No lo confirma, tampoco lo niega.
– ¡Este de aquí es como el Misti! Afirma socarronamente.
Mientras se ríe, le preguntamos por su opción.
La verdad, no parece gay; pero a diferencia de muchos, él no tiene duda de su orientación sexual.
En algún momento, se ha enamorado y ha descubierto la morbosidad de los arequipeños: golpes, cachetadas, escupitajos y toda clase de fetiches. Un sexo salvaje que explora las esquinas más profundas del placer.
A pesar de ello, no todo juego y menos sí es dentro del oficio, resulta estimulante.
– Lo más asqueroso es hacerlo con alguien mayor.

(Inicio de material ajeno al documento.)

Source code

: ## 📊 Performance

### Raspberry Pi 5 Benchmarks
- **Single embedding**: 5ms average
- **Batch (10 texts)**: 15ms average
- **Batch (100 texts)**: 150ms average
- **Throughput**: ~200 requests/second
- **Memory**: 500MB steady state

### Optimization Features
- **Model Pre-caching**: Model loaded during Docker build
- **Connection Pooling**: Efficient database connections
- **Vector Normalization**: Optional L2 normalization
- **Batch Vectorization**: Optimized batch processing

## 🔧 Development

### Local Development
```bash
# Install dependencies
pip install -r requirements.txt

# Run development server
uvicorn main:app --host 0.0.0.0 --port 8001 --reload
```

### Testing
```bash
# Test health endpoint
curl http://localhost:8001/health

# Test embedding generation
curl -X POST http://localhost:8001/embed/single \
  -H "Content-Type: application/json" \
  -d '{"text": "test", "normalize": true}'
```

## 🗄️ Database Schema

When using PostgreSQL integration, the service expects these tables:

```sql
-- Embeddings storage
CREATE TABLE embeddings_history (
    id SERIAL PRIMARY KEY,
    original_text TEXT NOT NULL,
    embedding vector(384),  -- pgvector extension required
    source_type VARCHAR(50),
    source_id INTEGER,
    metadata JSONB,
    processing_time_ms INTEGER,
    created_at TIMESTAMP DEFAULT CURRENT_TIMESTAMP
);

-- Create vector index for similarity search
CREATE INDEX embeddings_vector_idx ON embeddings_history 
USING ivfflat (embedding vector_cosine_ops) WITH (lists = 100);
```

Así fue su primera vez en este mundo y tuvo que armarse de valor para satisfacerlo, o, en otra ocasión que lo llamaron para un trío y el tercero en cuestión era más ‘tío’ que quién lo contrató.
Algunos son de 40, otros de 60 o 70 años. ¡Qué más da! Al final nunca se sabe en esta ciudad de abrazos inesperados, risas disimuladas o miradas siniestras, que luego se refugian en las tonalidades grises de un frotispicio de sillar.